L-R: Zachary Quinto, Aimee Carrero, Graham Phillips, and Calista Flockhart in Edward Albee’s Who’s Afraid of Virginia Woolf? at Geffen Playhouse. Directed by Gordon Greenberg. | Credit: Justin Bettman

The Geffen Playhouse in Los Angeles presents Who’s Afraid of Virginia Woolf, with masterful performances by Zachery Quinto as George and Calista Flockhart as Martha. George and Martha are a middle-aged couple in New England in this classic work. He works at the university, and she’s the university president’s daughter. Martha invites a new professor and his wife over for a nightcap after a faculty party. This unwitting young couple is caught in the crossfire of George and Martha’s abusive emotional games as they drink far too much and taunt each other mercilessly.

This play about dysfunctional marriage was written by Edward Albee in the early 1960s, coinciding with the absurdist theater movement (as opposed to naturalism on stage) — which explains a lot. The fights are circular and often inundated with illusions and falsehoods, leaving huge questions at the end of the performance as to what version of the truth George and Martha are spinning throughout the play.

The actors are so engrossed in their roles as warring lovers that one expects violence to break out at any moment. They keep the tension at its peak for the entirety of their performances. It’s an exceedingly well-written play, fast and witty and piercingly cruel. By the time the young couple can extract themselves from the situation, it’s been three hours of this circus. It becomes clear that while George and Martha have wild contempt for each other, there’s love there as well. They have a partnership that, while complicated and disquieting, seems to work for them since both seem to enjoy their twisted emotional competitions — especially when they have an audience.

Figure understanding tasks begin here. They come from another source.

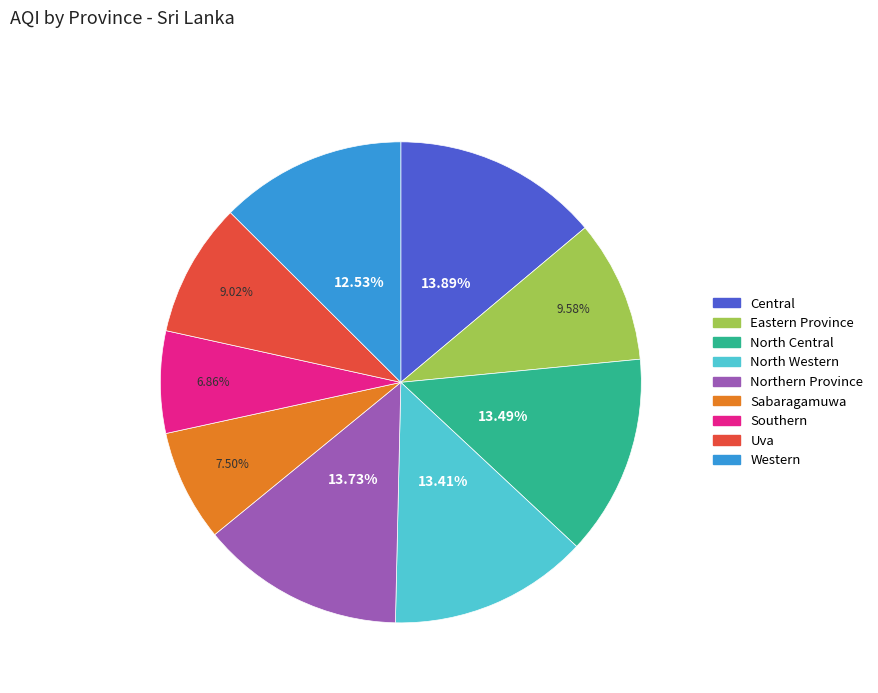

What is the ratio of the value at Western to the value at Southern?

1.8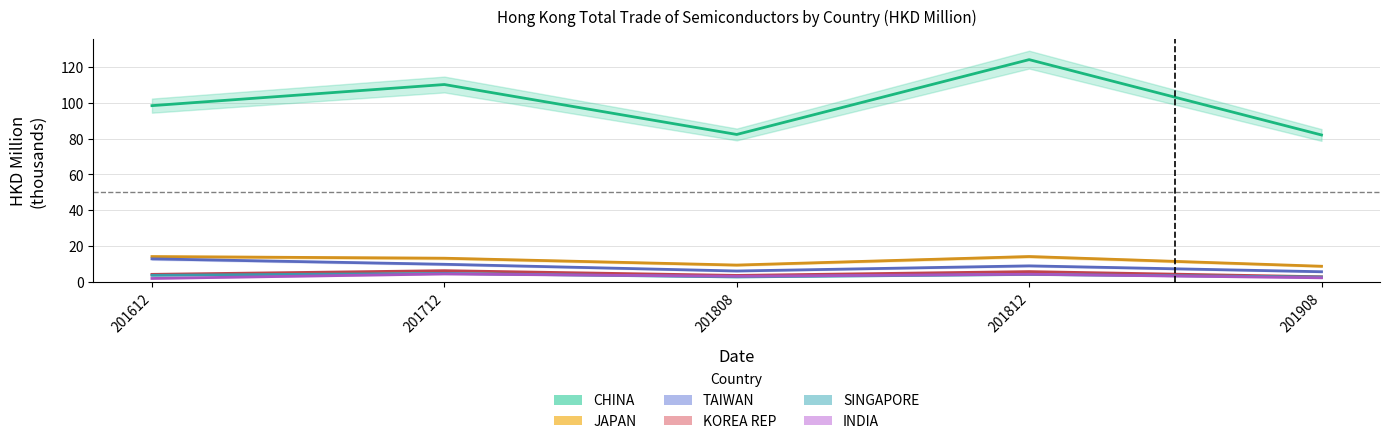

List the labels in order of TAIWAN value, largest first.

201612, 201712, 201812, 201808, 201908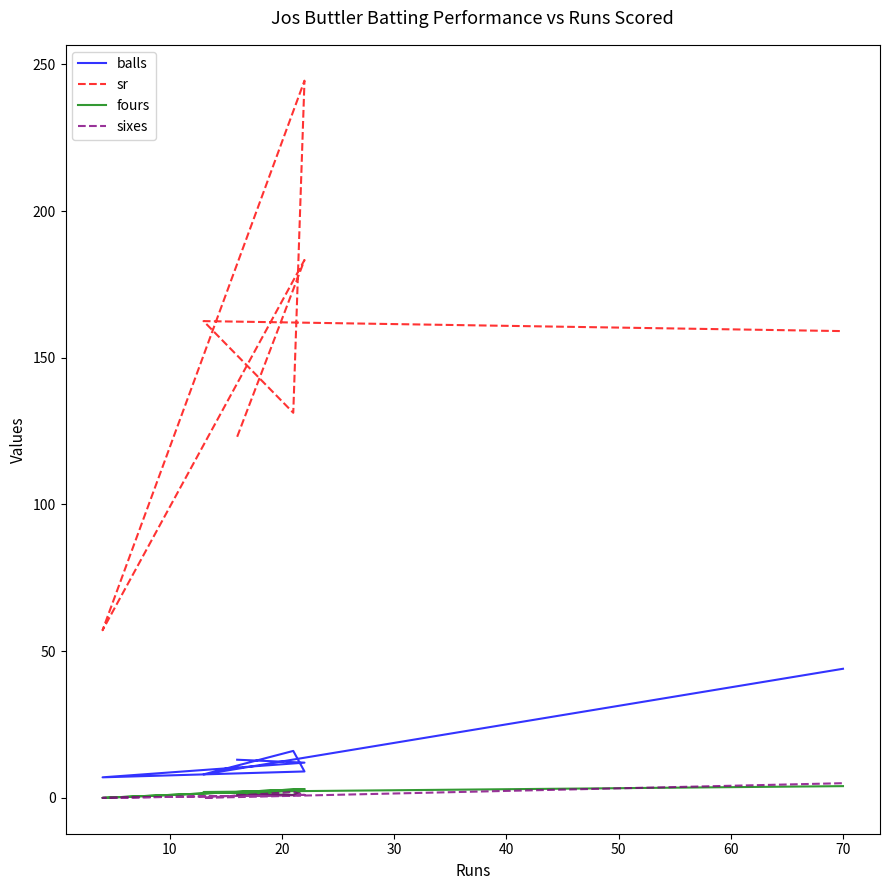

True or false: fours has more than 1 interior local peaks.

True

Directed by Gordon Greenberg, everything about this production alludes to dysfunction and the wavering between manic glory at winning an argument and the desperation of loss. From the slanted ceilings that give the small stage a feeling of the askew to the mess in the apartment from broken glasses and destroyed flower arrangements, Who’s Afraid of Virginia Woolf offers conflict, confusion, and chaos in an excellently produced theatrical package.